Cet événement est caractérisé par :
- le non paiement des sommes dues à la suite de la résiliation du contrat ou de son terme,
- ou le premier incident de paiement non régularisé
- ou le dépassement non régularisé du montant total du crédit consenti dans le cadre d'un contrat de crédit renouvelable,
- ou le dépassement au sens du 13° de l'article L 311-1, non régularisé à l'issue du délai prévu à l'article L 312-93.
En l'espèce, il ressort du contrat, de l'historique du compte et du tableau d'amortissement initial que si un différé de 10 mois a été accordé, les échéances ont été réglées régulièrement jusqu'au mois de juin 2019 inclus. Le premier incident de paiement non régularisé est daté du 5 juillet 2019.
Si le Crédit Agricole soutient en appel qu'une pause dans les échéances aurait eu lieu entre mai 2019 et octobre 2019, elle produit à l'appui de ses allégations un tableau d'amortissement à l'attention de M. et Mme [P] [H] adressé le 11 avril 2022, soit très postérieurement à la déchéance du terme, et ce document n'a aucune valeur contractuelle.
Il ne peut en tout état de cause reporter le point de départ du délai de forclusion, étant observé au surplus que ce document est en contradiction avec l'historique du compte communiqué.
Les paiements réalisés ultérieurement sont postérieurs à la déchéance du terme du 2 juillet 2021 et sont sans incidence sur l'écoulement du délai de forclusion.

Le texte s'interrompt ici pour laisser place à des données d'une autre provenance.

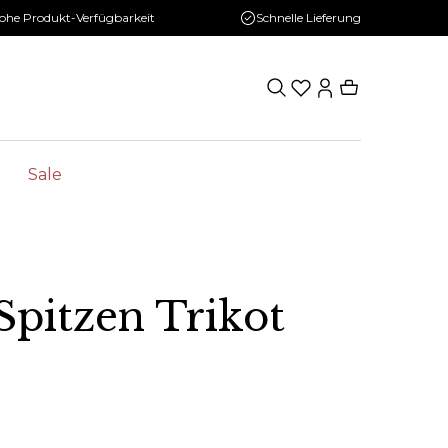
ohe Produkt-Verfügbarkeit
Schnelle Lieferung
Sale
pitzen Trikot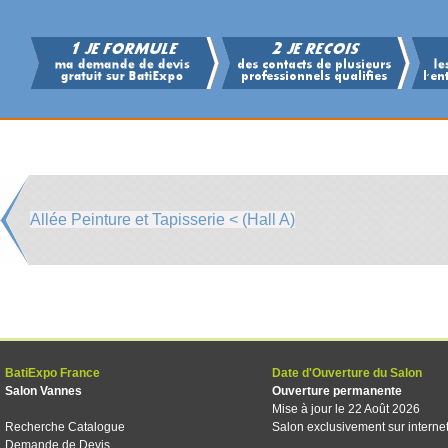
Allée Peinture et Tapisserie < (Hall A)
BatiExpo France
Date d'Ouverture du Salon
Salon Vannes
Ouverture permanente
Mise à jour le 22 Août 2026
Recherche Catalogue
Salon exclusivement sur interne
Demande de Devis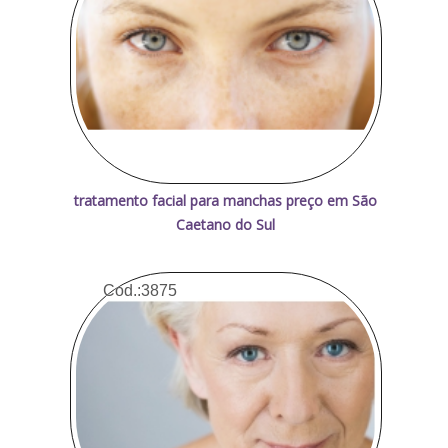
tratamento facial para manchas preço em São
Caetano do Sul
Cod.:
3875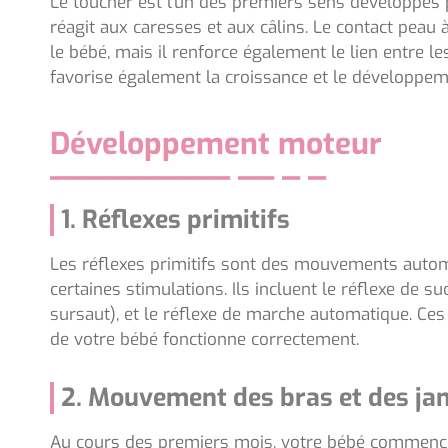
Le toucher est l’un des premiers sens développés p
réagit aux caresses et aux câlins. Le contact peau
le bébé, mais il renforce également le lien entre les 
favorise également la croissance et le développe
Développement moteur
1. Réflexes primitifs
Les réflexes primitifs sont des mouvements autom
certaines stimulations. Ils incluent le réflexe de su
sursaut), et le réflexe de marche automatique. Ce
de votre bébé fonctionne correctement.
2. Mouvement des bras et des j
Au cours des premiers mois, votre bébé commence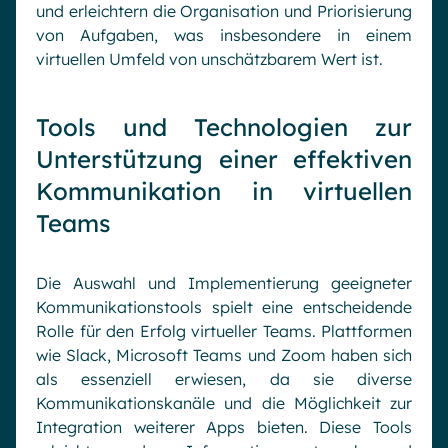
und erleichtern die Organisation und Priorisierung
von Aufgaben, was insbesondere in einem
virtuellen Umfeld von unschätzbarem Wert ist.
Tools und Technologien zur
Unterstützung einer effektiven
Kommunikation in virtuellen
Teams
Die Auswahl und Implementierung geeigneter
Kommunikationstools spielt eine entscheidende
Rolle für den Erfolg virtueller Teams. Plattformen
wie Slack, Microsoft Teams und Zoom haben sich
als essenziell erwiesen, da sie diverse
Kommunikationskanäle und die Möglichkeit zur
Integration weiterer Apps bieten. Diese Tools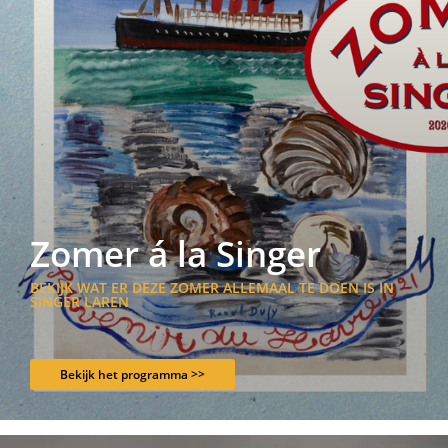
Zomer á la Singer
BEKIJK WAT ER DEZE ZOMER ALLEMAAL TE DOEN IS IN
SINGER LAREN
Bekijk het programma >>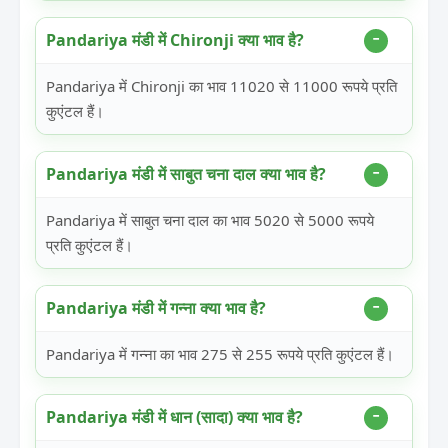
Pandariya मंडी में Chironji क्या भाव है?
Pandariya में Chironji का भाव 11020 से 11000 रूपये प्रति
कुएंटल हैं।
Pandariya मंडी में साबुत चना दाल क्या भाव है?
Pandariya में साबुत चना दाल का भाव 5020 से 5000 रूपये
प्रति कुएंटल हैं।
Pandariya मंडी में गन्ना क्या भाव है?
Pandariya में गन्ना का भाव 275 से 255 रूपये प्रति कुएंटल हैं।
Pandariya मंडी में धान (सादा) क्या भाव है?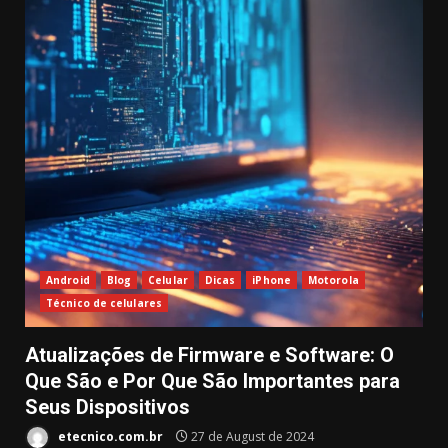
Android
Blog
Celular
Dicas
iPhone
Motorola
Técnico de celulares
Atualizações de Firmware e Software: O
Que São e Por Que São Importantes para
Seus Dispositivos
etecnico.com.br
27 de August de 2024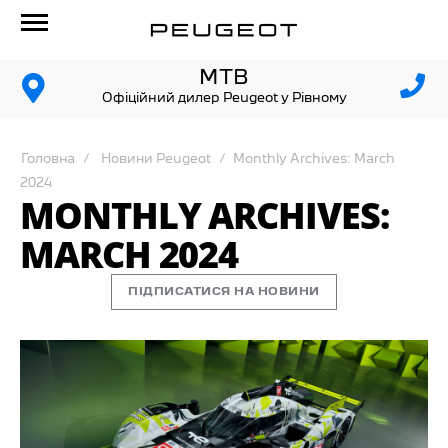
МТВ
Офіційний дилер Peugeot у Рівному
Головна
Новини Peugeot
Monthly Archives: March
2024
MONTHLY ARCHIVES:
MARCH 2024
ПІДПИСАТИСЯ НА НОВИНИ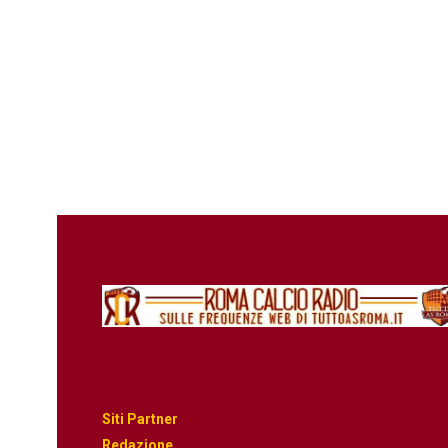
Siti Partner
Redazione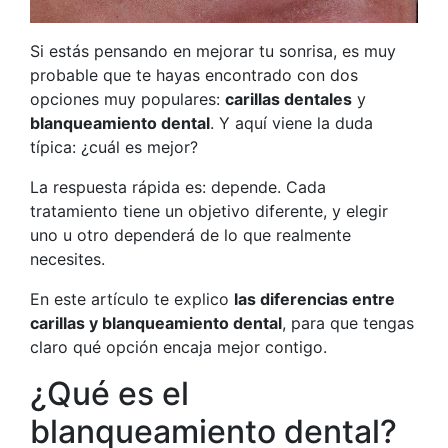
Si estás pensando en mejorar tu sonrisa, es muy
probable que te hayas encontrado con dos
opciones muy populares:
carillas dentales
y
blanqueamiento dental
. Y aquí viene la duda
típica: ¿cuál es mejor?
La respuesta rápida es: depende. Cada
tratamiento tiene un objetivo diferente, y elegir
uno u otro dependerá de lo que realmente
necesites.
En este artículo te explico
las diferencias entre
carillas y blanqueamiento dental
, para que tengas
claro qué opción encaja mejor contigo.
¿Qué es el
blanqueamiento dental?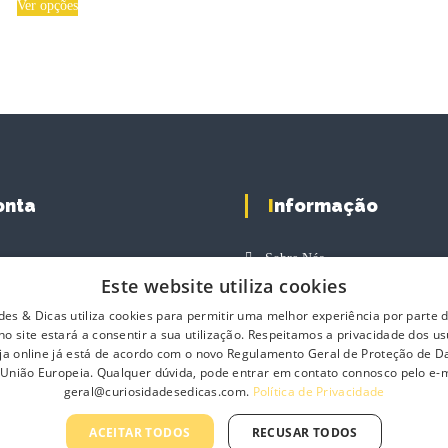
h
Ver opções
i
i
c
s
e
p
r
a
r
n
o
g
d
e
u
:
c
5
t
3
Conta
Informação
.
h
0
a
0
s
Sobre Nós
m
Este website utiliza cookies
€
Compras
Contacte-nos
u
t
des & Dicas utiliza cookies para permitir uma melhor experiência por parte do
l
pras
Profissionais
h
o site estará a consentir a sua utilização. Respeitamos a privacidade dos us
r
t
Política de Privacidade
loja online já está de acordo com o novo Regulamento Geral de Proteção de 
o
i
 União Europeia. Qualquer dúvida, pode entrar em contato connosco pelo e-m
u
Termos e Condições Gerais
p
geral@curiosidadesedicas.com.
Política de Privacidade
g
l
h
Termos e Condições de Revend
e
7
ACEITAR TODOS
RECUSAR TODOS
Livro de Reclamações On-Line
v
8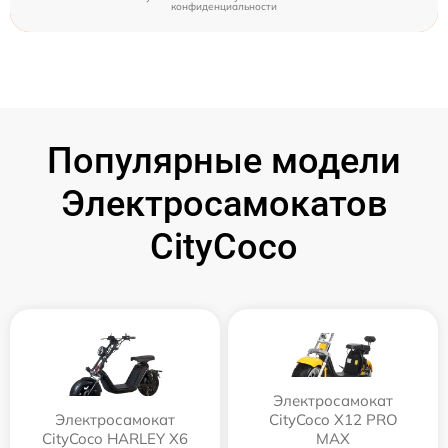
конфиденциальности
Популярные модели
Электросамокатов
CityCoco
Электросамокат
Электросамокат
CityCoco X12 PRO
CityCoco HARLEY X6
MAX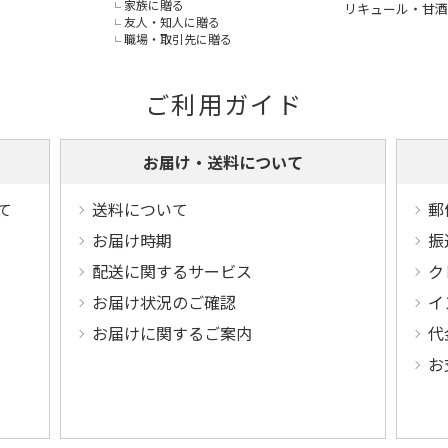
家族に贈る
リキュール・甘酒
友人・知人に贈る
職場・取引先に贈る
ご利用ガイド
お届け・送料について
て
送料について
郵
お届け時期
振
配送に関するサービス
ク
お届け状況のご確認
イ
お届けに関するご案内
代
お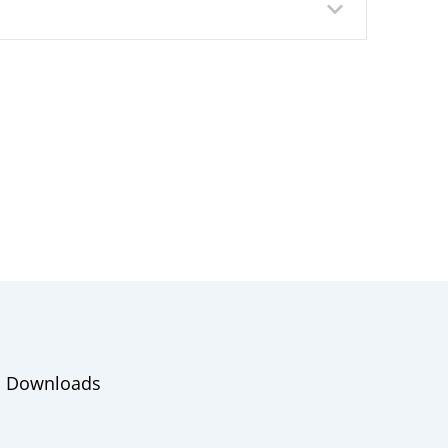
Downloads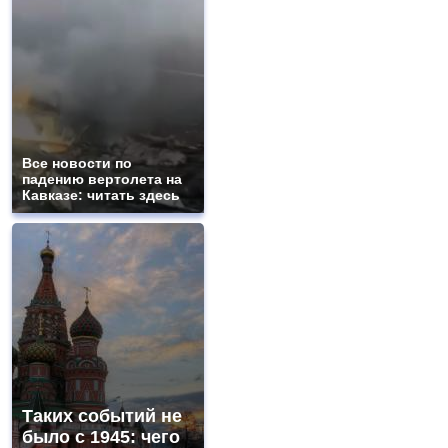
Все новости по
падению вертолета на
Кавказе: читать здесь
Таких событий не
было с 1945: чего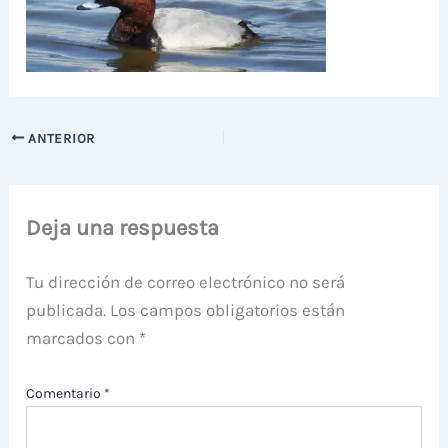
ANTERIOR
Deja una respuesta
Tu dirección de correo electrónico no será
publicada.
Los campos obligatorios están
marcados con
*
Comentario
*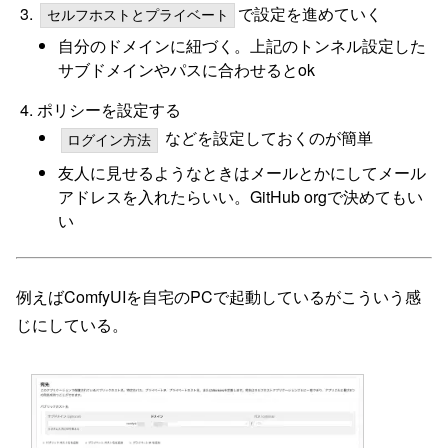
で設定を進めていく
セルフホストとプライベート
自分のドメインに紐づく。上記のトンネル設定した
サブドメインやパスに合わせるとok
ポリシーを設定する
などを設定しておくのが簡単
ログイン方法
友人に見せるようなときはメールとかにしてメール
アドレスを入れたらいい。GitHub orgで決めてもい
い
例えばComfyUIを自宅のPCで起動しているがこういう感
じにしている。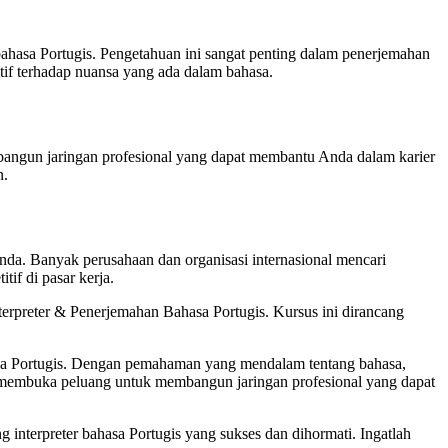
bahasa Portugis. Pengetahuan ini sangat penting dalam penerjemahan
if terhadap nuansa yang ada dalam bahasa.
angun jaringan profesional yang dapat membantu Anda dalam karier
n.
nda. Banyak perusahaan dan organisasi internasional mencari
if di pasar kerja.
nterpreter & Penerjemahan Bahasa Portugis. Kursus ini dirancang
ahasa Portugis. Dengan pemahaman yang mendalam tentang bahasa,
ga membuka peluang untuk membangun jaringan profesional yang dapat
interpreter bahasa Portugis yang sukses dan dihormati. Ingatlah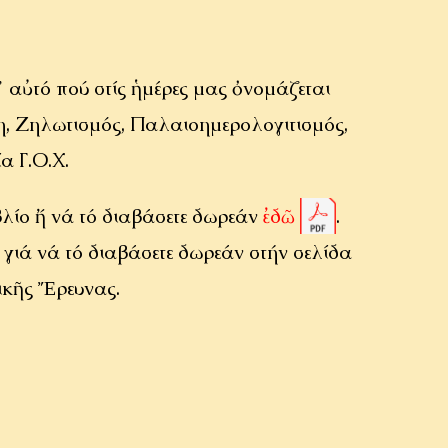
᾿ αὐτό πού στίς ἡμέρες μας ὀνομάζεται
η, Ζηλωτισμός, Παλαιοημερολογιτισμός,
α Γ.Ο.Χ.
βλίο ἤ νά τό διαβάσετε δωρεάν
ἐδῶ
.
γιά νά τό διαβάσετε δωρεάν στήν σελίδα
ικῆς Ἔρευνας.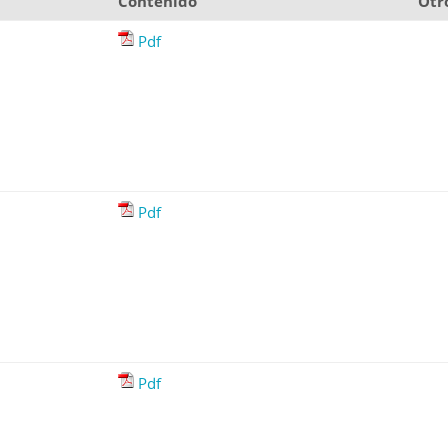
Contenido
Otr
Pdf
Pdf
Pdf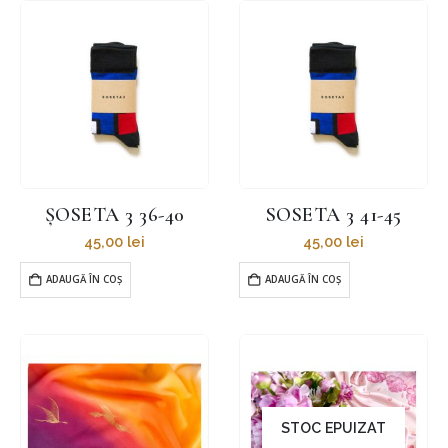
ȘOSETA 3 36-40
SOSETA 3 41-45
45,00
lei
45,00
lei
ADAUGĂ ÎN COȘ
ADAUGĂ ÎN COȘ
STOC EPUIZAT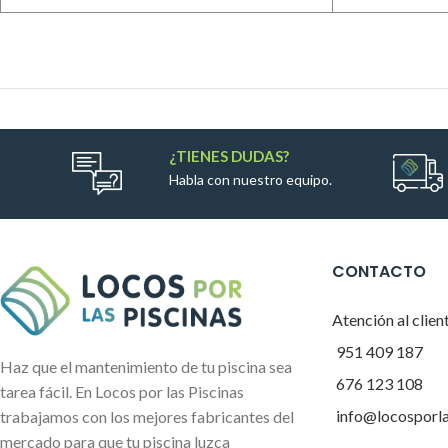
¿TIENES DUDAS?
Habla con nuestro equipo.
CONTACTO
Atención al clien
951 409 187
Haz que el mantenimiento de tu piscina sea
676 123 108
tarea fácil. En Locos por las Piscinas
info@locosporl
trabajamos con los mejores fabricantes del
mercado para que tu piscina luzca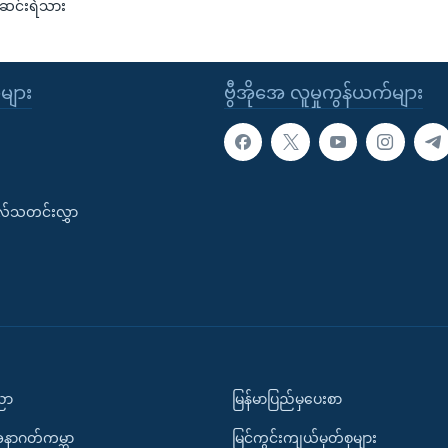
ဆင်းရဲသား
ုများ
ဗွီအိုအေ လူမှုကွန်ယက်များ
းလ်သတင်းလွှာ
ပညာ
မြန်မာပြည်မှပေးစာ
အနာဂတ်ကမ္ဘာ
မြင်ကွင်းကျယ်မှတ်စုများ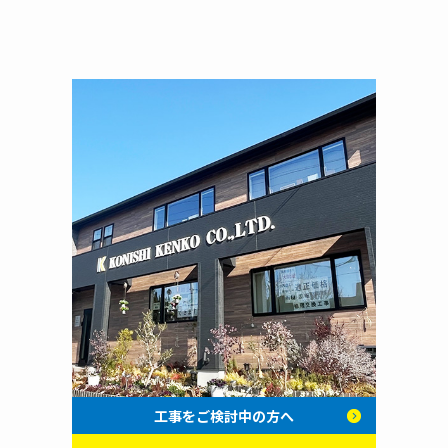
工事をご検討中の方へ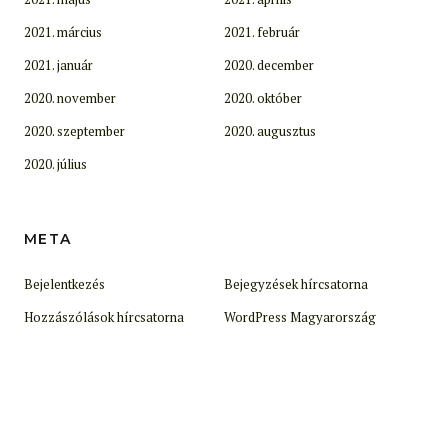
2021. március
2021. február
2021. január
2020. december
2020. november
2020. október
2020. szeptember
2020. augusztus
2020. július
META
Bejelentkezés
Bejegyzések hírcsatorna
Hozzászólások hírcsatorna
WordPress Magyarország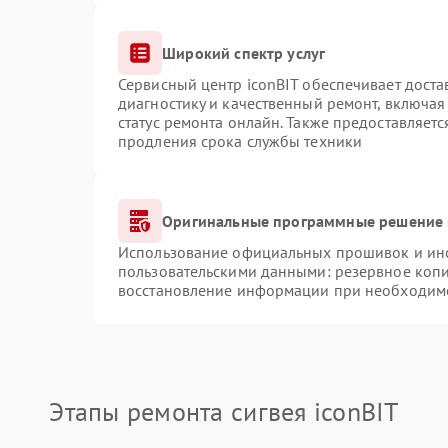
Широкий спектр услуг
Сервисный центр iconBIT обеспечивает доста
диагностику и качественный ремонт, включая
статус ремонта онлайн. Также предоставляет
продления срока службы техники
Оригинальные программные решение 
Использование официальных прошивок и инст
пользовательскими данными: резервное коп
восстановление информации при необходим
Этапы ремонта сигвея iconBIT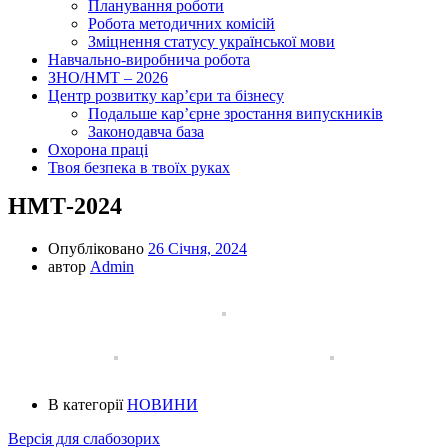
Планування роботи
Робота методичних комісій
Зміцнення статусу української мови
Навчально-виробнича робота
ЗНО/НМТ – 2026
Центр розвитку кар’єри та бізнесу
Подальше кар’єрне зростання випускників
Законодавча база
Охорона праці
Твоя безпека в твоїх руках
НМТ-2024
Опубліковано
26 Січня, 2024
автор
Admin
В категорії
НОВИНИ
Версія для слабозорих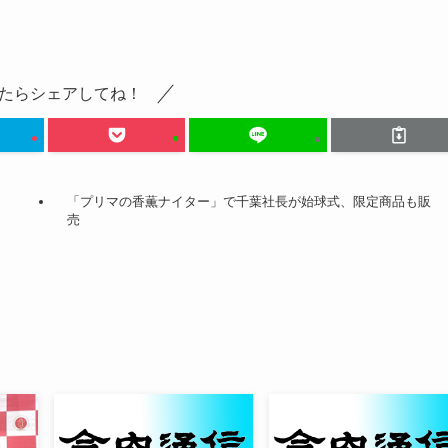
たらシェアしてね！
「プリマの香薫ナイター」で千葉社長が始球式、限定商品も販
売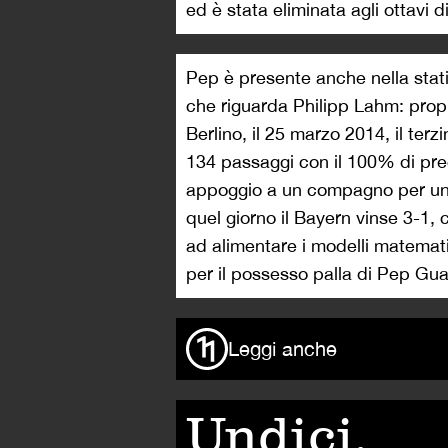
ed è stata eliminata agli ottavi di
Pep è presente anche nella stati
che riguarda Philipp Lahm: prop
Berlino, il 25 marzo 2014, il te
134 passaggi con il 100% di prec
appoggio a un compagno per un’i
quel giorno il Bayern vinse 3-1, 
ad alimentare i modelli matemat
per il possesso palla di Pep Gua
Leggi anche
Undici,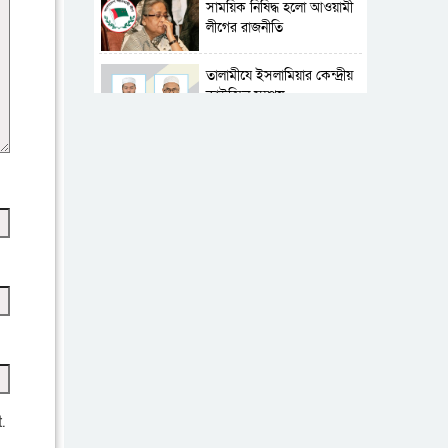
সাময়িক নিষিদ্ধ হলো আওয়ামী
লীগের রাজনীতি
‎তালামীযে ইসলামিয়ার কেন্দ্রীয়
কাউন্সিল সম্পন্ন
শহীদে বালাকোট সম্মেলন:
বাংলাদেশ হবে ইসলামী চিন্তা-
চেতনা ও মূল্যবোধের
পর্তুগালে নথি জালিয়াতির
অভিযোগে দুই বাংলাদেশী
গ্রেপ্তার
ভূরাজনৈতিক ও কৌশলগত
কারণে তাৎপর্যপূর্ণ সফর
কারামুক্ত হলেন তৃণমূল
বিএনপির চেয়ারপারসন
.
শমসের মবিন চৌধুরী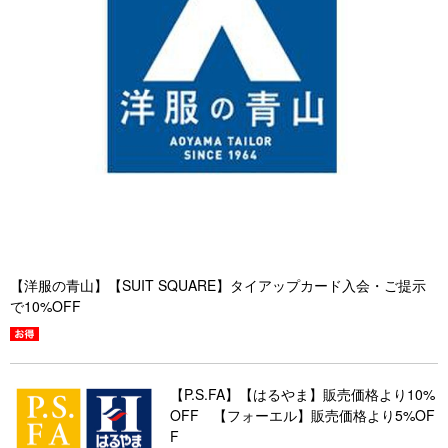
【洋服の青山】【SUIT SQUARE】タイアップカード入会・ご提示
で10%OFF
【P.S.FA】【はるやま】販売価格より10%
OFF 【フォーエル】販売価格より5%OF
F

Dès lors, le point de départ du délai de forclusion est le 5 juillet 2019, date du premier incident de paiement non régularisé. Or, les assignations sont respectivement datées du 9 août 2021 et 2 septembre 2021, soit après l'expiration du délai biennal, de sorte que l'action est forclose.
Le jugement est ainsi confirmé en ce qu'il a constaté la forclusion, et déclaré l'action en paiement du Crédit Agricole irrecevable.
- Sur les demandes accessoires
Le jugement est confirmé sur les dispostions relatives à l'article 700 du code de procédure civile et aux dépens.
Le Crédit Agricole succombant en appel, il est condamné aux dépens de la procédure d'appel et sa demande au titre de l'article 700 du code de procédure civile en cause d'appel est également rejetée.
PAR CES MOTIFS
La Cour,
Confirme le jugement déféré en toutes ses dispositions,
Y ajoutant,
Condamne la société Caisse Régionale de Crédit Agricole Mutuel Centre Est aux dépens de la procédure d'appel,
Rejette la demande de la société Caisse Régionale de Crédit Agricole Mutuel Centre Est en application de l'article 700 du code de procédure civile en cause d'appel.